**What to do:**
a. For each statement, decide whether it agrees with the forum exchange on hell below. Answer yes or no, and quote the words of the exchange that settle it. (i) thormas believes in universal salvation. (ii) The reply holds that biblical evidence supports a temporary hell. (iii) thormas says most people complete their growth in God within a lifetime of about 70 years.
b. In one to three sentences, explain why thormas, in the forum exchange on hell below, concludes that the responsibility and "challenge" of growth in God must continue after this life.
c. Translate this sentence from the forum exchange on hell below into Spanish: "Other inquiring minds have sought and found the answer - it means nothing for human beings."

**Document section:**
####################
On 4/7/2020 at 10:38 PM, thormas said:

I believe that there is 'universal salvation' but it seems apparent that we don't all move from the shackles of selfishness to selflessness in this one lifetime. So, inquiring minds want to 'know' what this might mean for human beings. I think that Ehrman and others argue against an eternal hell of torment but do they rule out a 'temporary' hell or period of cleansing or simply continued growth and development in the One? So there is something to think about with the concept of hell - although for me and others it is radically different than traditional beliefs.

Other inquiring minds have sought and found the answer - it means nothing for human beings.  We live, we die.

I thin Erhman simpy takes a sensible agnostic view on things such as 'temporary' Hell.  I don't think there is any biblical evidence to support any such Christian notion, but Bart wouldn't rule it out the same as he probably doesn't rule out Thor or Zeus, he just 'think's they don't exist.

On 4/7/2020 at 10:38 PM, thormas said:

Since Christianity sees some responsibility on the part of man (faith and works) for his growth in God and since most of us don't finalize that in a mere 70+ years (considerable less for many also) it would seem, logically, that that responsibility and 'challenge' must continue after this short life.
####################
**Rows:**
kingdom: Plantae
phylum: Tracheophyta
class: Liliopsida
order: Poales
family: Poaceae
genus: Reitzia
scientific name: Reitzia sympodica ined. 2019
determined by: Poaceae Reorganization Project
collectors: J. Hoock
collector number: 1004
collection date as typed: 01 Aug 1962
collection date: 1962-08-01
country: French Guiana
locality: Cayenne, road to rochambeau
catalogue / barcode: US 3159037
####################
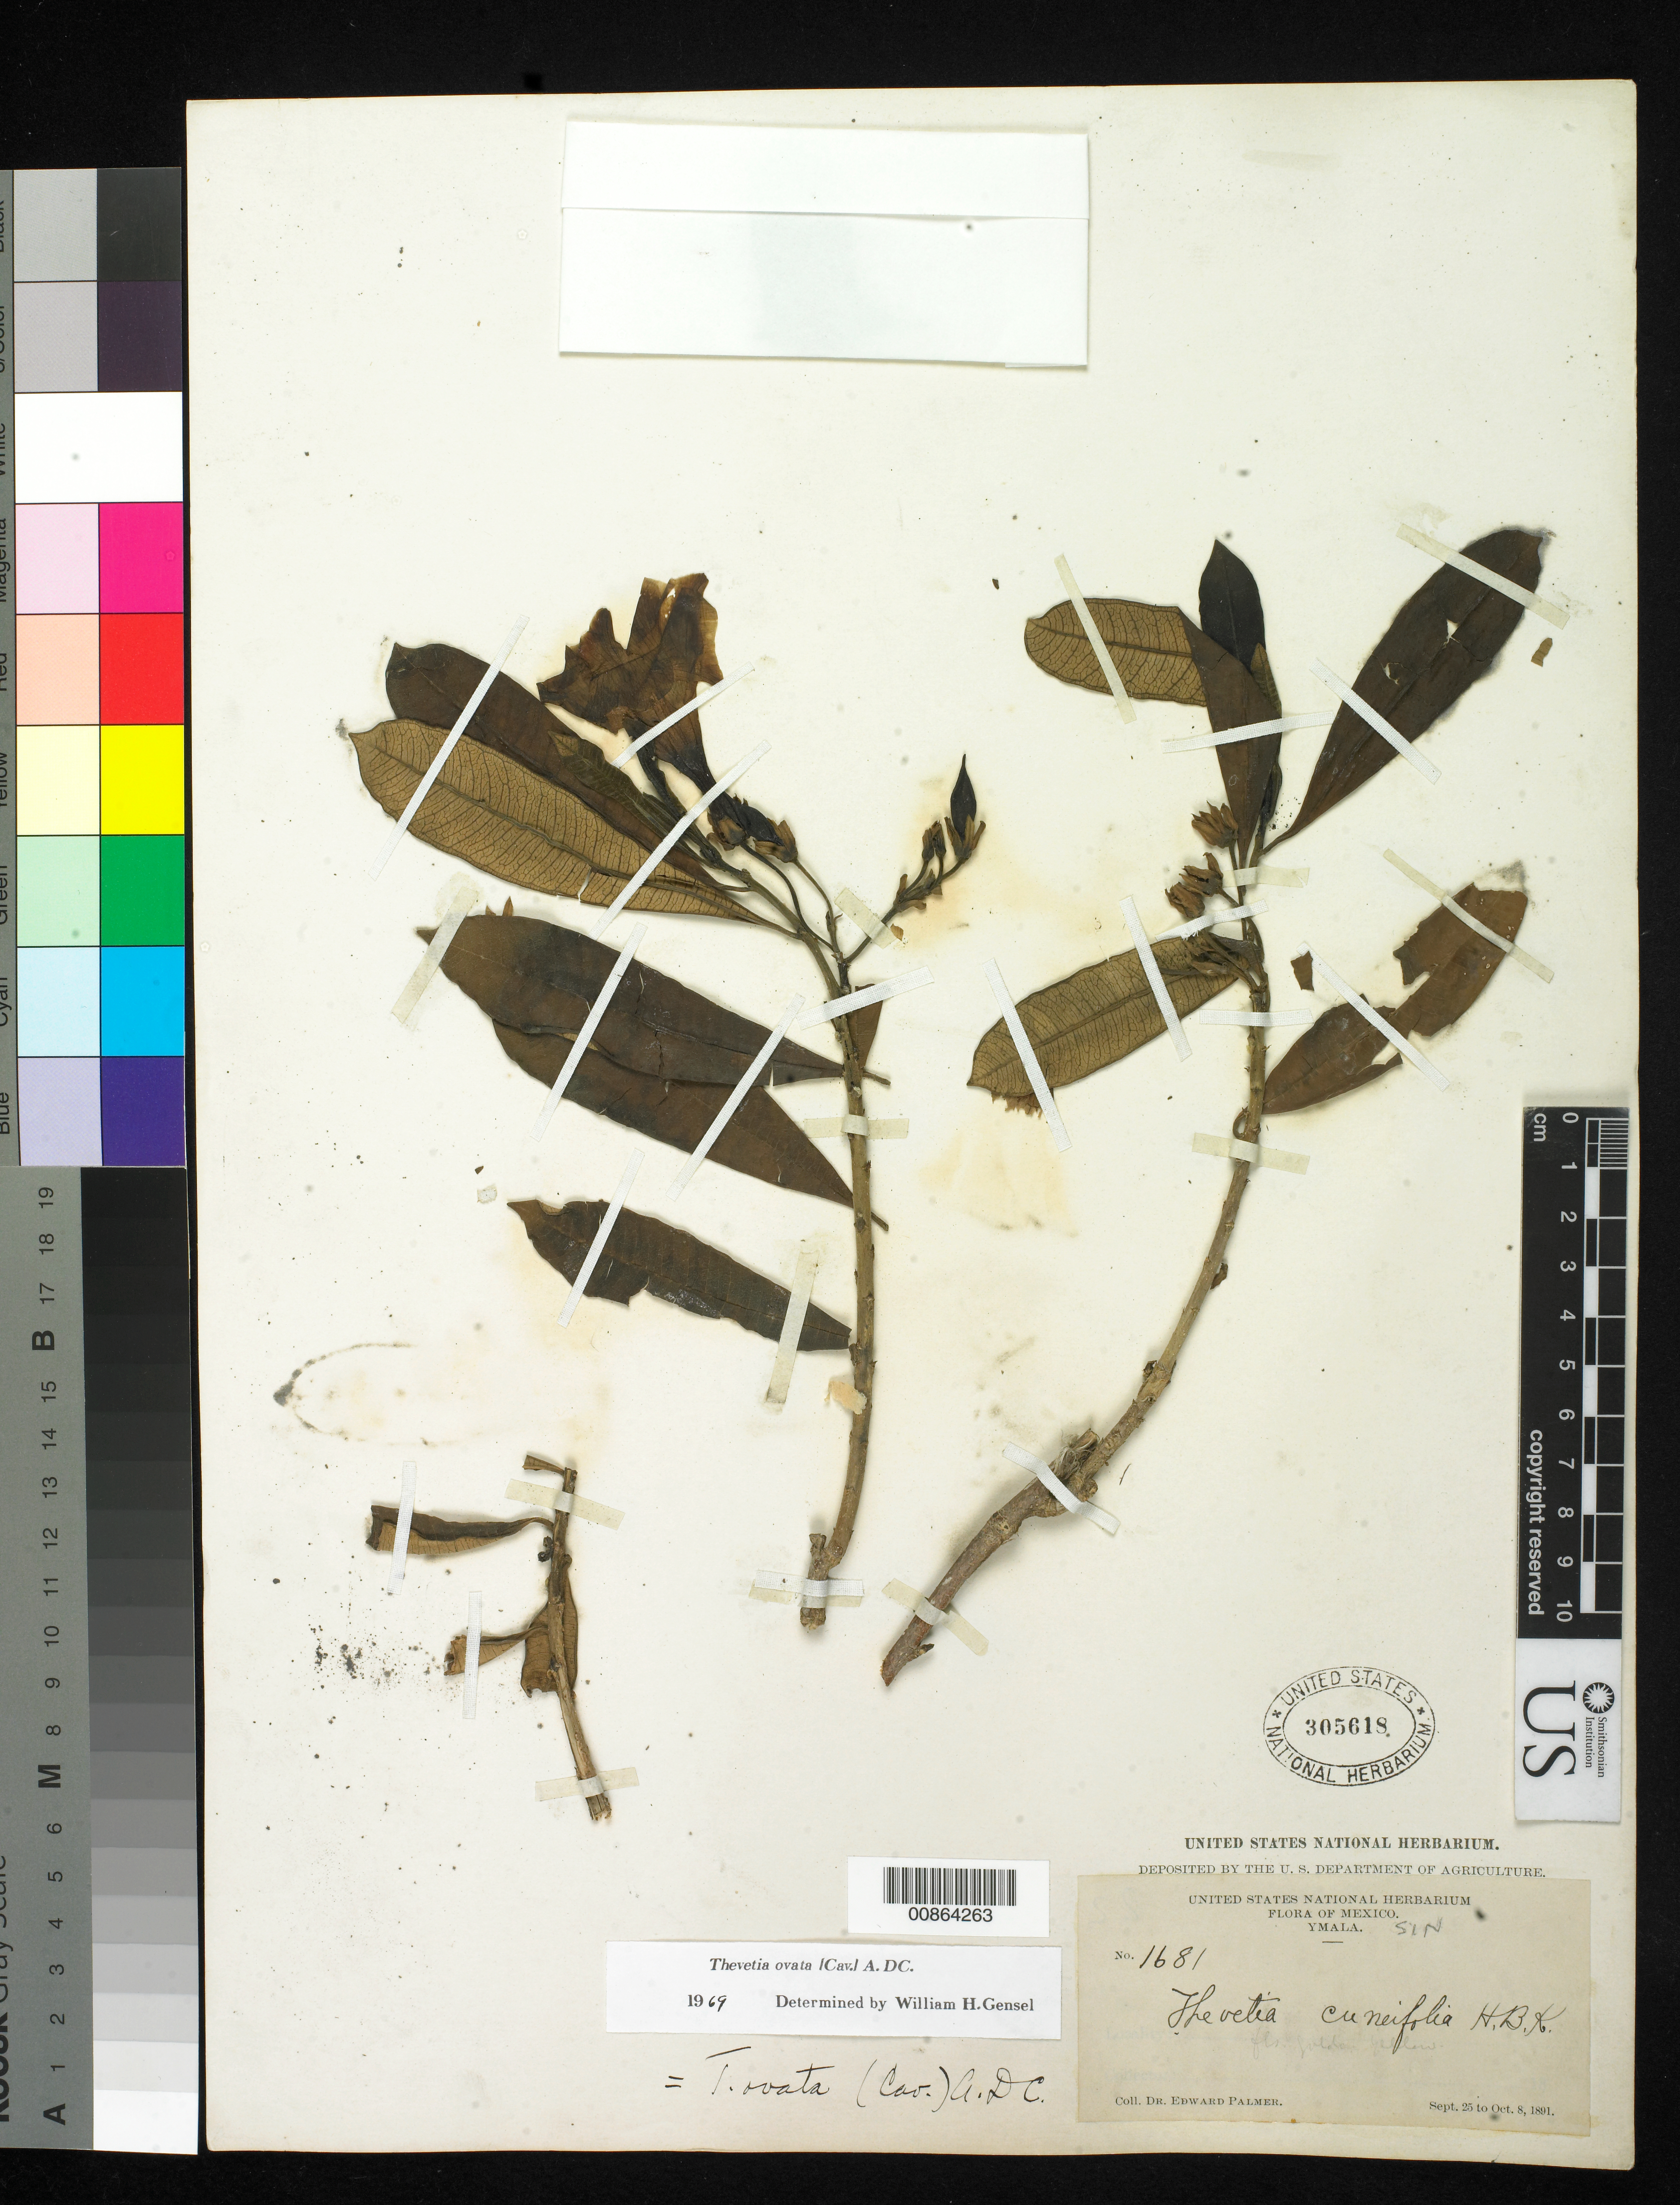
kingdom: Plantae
####################
**The answers:**
a.
(i) Yes: "I believe that there is 'universal salvation'"
(ii) No: "I don't think there is any biblical evidence to support any such Christian notion"
(iii) No: "most of us don't finalize that in a mere 70+ years"

b. thormas notes that Christianity places some responsibility on the human being, through faith and works, for growth in God. Most people do not complete that growth in a mere 70 or more years, and many have considerably less time. So, by thormas's logic, the responsibility must carry on after this short life.

c. Otras mentes inquisitivas han buscado y encontrado la respuesta: no significa nada para los seres humanos.